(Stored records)
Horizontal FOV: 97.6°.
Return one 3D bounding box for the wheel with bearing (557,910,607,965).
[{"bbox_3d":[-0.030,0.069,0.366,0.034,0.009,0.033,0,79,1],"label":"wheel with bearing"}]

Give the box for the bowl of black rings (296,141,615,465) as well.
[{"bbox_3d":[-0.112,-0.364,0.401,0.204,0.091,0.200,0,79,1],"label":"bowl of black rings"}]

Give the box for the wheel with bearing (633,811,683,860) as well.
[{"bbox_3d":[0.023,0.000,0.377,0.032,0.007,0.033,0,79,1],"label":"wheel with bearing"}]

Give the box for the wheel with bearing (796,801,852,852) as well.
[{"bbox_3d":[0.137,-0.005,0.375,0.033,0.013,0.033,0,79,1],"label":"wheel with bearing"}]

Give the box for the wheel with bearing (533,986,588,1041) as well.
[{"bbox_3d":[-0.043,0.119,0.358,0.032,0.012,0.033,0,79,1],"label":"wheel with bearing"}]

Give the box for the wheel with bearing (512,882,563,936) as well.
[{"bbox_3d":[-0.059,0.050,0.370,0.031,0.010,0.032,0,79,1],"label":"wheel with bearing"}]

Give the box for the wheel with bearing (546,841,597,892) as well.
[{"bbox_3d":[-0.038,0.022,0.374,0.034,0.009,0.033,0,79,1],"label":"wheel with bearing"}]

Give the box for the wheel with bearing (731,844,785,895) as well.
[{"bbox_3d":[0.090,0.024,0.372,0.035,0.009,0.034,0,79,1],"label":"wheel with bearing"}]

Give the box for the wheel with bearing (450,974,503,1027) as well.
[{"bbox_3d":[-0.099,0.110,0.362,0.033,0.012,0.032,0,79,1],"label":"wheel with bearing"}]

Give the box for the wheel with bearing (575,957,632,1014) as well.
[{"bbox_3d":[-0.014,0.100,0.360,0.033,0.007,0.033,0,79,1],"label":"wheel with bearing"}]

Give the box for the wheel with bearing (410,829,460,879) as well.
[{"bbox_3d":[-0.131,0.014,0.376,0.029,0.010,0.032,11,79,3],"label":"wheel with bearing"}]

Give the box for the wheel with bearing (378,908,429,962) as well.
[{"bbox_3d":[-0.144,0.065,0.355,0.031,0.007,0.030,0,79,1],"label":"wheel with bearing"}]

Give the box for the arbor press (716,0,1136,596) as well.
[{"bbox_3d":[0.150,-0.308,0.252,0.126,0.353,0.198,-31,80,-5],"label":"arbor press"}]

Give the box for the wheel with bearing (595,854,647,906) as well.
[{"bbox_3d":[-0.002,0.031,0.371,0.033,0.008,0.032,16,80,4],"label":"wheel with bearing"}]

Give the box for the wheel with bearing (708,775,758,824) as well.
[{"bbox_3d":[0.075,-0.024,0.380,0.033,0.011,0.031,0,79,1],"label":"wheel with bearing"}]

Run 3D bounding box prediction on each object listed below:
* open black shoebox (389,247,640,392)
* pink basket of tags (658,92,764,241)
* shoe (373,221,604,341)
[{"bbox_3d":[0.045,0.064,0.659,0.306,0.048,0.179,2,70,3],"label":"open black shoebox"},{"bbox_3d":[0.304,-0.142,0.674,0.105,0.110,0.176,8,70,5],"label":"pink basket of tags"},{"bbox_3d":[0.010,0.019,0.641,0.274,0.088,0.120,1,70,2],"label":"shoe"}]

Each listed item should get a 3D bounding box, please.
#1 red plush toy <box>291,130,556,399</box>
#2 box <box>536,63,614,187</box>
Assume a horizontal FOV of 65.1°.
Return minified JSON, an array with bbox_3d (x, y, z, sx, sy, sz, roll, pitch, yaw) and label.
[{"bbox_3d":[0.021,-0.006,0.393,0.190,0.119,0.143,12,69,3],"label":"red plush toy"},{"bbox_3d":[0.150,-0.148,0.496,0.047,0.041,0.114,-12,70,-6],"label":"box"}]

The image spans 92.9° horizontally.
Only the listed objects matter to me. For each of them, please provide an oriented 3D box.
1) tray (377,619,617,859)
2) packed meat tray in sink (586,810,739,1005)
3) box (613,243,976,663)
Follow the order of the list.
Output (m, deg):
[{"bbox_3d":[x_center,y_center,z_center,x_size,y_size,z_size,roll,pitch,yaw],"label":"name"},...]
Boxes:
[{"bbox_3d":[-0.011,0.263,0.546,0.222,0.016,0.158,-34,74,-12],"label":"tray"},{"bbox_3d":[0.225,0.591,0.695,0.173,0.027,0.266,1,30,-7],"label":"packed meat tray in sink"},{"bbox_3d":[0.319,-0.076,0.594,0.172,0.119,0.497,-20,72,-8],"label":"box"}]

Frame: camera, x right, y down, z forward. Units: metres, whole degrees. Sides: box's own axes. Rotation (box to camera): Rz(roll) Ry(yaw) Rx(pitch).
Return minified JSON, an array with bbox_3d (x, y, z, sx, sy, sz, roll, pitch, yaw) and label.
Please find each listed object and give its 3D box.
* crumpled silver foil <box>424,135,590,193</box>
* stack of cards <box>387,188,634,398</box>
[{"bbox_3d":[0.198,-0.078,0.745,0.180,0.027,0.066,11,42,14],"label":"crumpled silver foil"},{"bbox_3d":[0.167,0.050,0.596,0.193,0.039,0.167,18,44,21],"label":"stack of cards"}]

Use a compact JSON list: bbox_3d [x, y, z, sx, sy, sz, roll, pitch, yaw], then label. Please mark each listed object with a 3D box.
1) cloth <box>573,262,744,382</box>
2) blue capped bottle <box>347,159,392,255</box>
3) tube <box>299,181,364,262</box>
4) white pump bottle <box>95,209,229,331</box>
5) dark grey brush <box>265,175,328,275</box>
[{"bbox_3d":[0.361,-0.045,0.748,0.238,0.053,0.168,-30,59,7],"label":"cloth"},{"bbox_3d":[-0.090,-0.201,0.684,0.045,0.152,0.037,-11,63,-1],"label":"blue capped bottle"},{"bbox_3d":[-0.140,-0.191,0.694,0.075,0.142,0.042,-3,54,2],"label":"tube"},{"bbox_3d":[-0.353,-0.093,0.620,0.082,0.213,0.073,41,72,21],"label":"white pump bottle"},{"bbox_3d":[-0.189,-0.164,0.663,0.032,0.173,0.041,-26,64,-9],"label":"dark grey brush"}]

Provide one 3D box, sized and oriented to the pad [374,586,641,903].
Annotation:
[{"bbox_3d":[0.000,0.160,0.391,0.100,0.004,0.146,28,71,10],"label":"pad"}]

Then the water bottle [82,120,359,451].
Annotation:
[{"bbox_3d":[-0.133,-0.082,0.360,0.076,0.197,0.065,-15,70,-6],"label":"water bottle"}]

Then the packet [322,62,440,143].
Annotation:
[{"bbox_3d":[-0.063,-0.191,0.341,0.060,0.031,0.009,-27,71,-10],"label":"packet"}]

WORK TASK: Above are some lines. Repeat exactly, and only, those from the line that has "2) packed meat" through the line that has "Then the packet [322,62,440,143].".

EXERCISE OUTPUT:
2) packed meat tray in sink (586,810,739,1005)
3) box (613,243,976,663)
Follow the order of the list.
Output (m, deg):
[{"bbox_3d":[x_center,y_center,z_center,x_size,y_size,z_size,roll,pitch,yaw],"label":"name"},...]
Boxes:
[{"bbox_3d":[-0.011,0.263,0.546,0.222,0.016,0.158,-34,74,-12],"label":"tray"},{"bbox_3d":[0.225,0.591,0.695,0.173,0.027,0.266,1,30,-7],"label":"packed meat tray in sink"},{"bbox_3d":[0.319,-0.076,0.594,0.172,0.119,0.497,-20,72,-8],"label":"box"}]

Frame: camera, x right, y down, z forward. Units: metres, whole degrees. Sides: box's own axes. Rotation (box to camera): Rz(roll) Ry(yaw) Rx(pitch).
Return minified JSON, an array with bbox_3d (x, y, z, sx, sy, sz, roll, pitch, yaw) and label.
Please find each listed object and give its 3D box.
* crumpled silver foil <box>424,135,590,193</box>
* stack of cards <box>387,188,634,398</box>
[{"bbox_3d":[0.198,-0.078,0.745,0.180,0.027,0.066,11,42,14],"label":"crumpled silver foil"},{"bbox_3d":[0.167,0.050,0.596,0.193,0.039,0.167,18,44,21],"label":"stack of cards"}]

Use a compact JSON list: bbox_3d [x, y, z, sx, sy, sz, roll, pitch, yaw], then label. Please mark each listed object with a 3D box.
1) cloth <box>573,262,744,382</box>
2) blue capped bottle <box>347,159,392,255</box>
3) tube <box>299,181,364,262</box>
4) white pump bottle <box>95,209,229,331</box>
5) dark grey brush <box>265,175,328,275</box>
[{"bbox_3d":[0.361,-0.045,0.748,0.238,0.053,0.168,-30,59,7],"label":"cloth"},{"bbox_3d":[-0.090,-0.201,0.684,0.045,0.152,0.037,-11,63,-1],"label":"blue capped bottle"},{"bbox_3d":[-0.140,-0.191,0.694,0.075,0.142,0.042,-3,54,2],"label":"tube"},{"bbox_3d":[-0.353,-0.093,0.620,0.082,0.213,0.073,41,72,21],"label":"white pump bottle"},{"bbox_3d":[-0.189,-0.164,0.663,0.032,0.173,0.041,-26,64,-9],"label":"dark grey brush"}]

Provide one 3D box, sized and oriented to the pad [374,586,641,903].
Annotation:
[{"bbox_3d":[0.000,0.160,0.391,0.100,0.004,0.146,28,71,10],"label":"pad"}]

Then the water bottle [82,120,359,451].
Annotation:
[{"bbox_3d":[-0.133,-0.082,0.360,0.076,0.197,0.065,-15,70,-6],"label":"water bottle"}]

Then the packet [322,62,440,143].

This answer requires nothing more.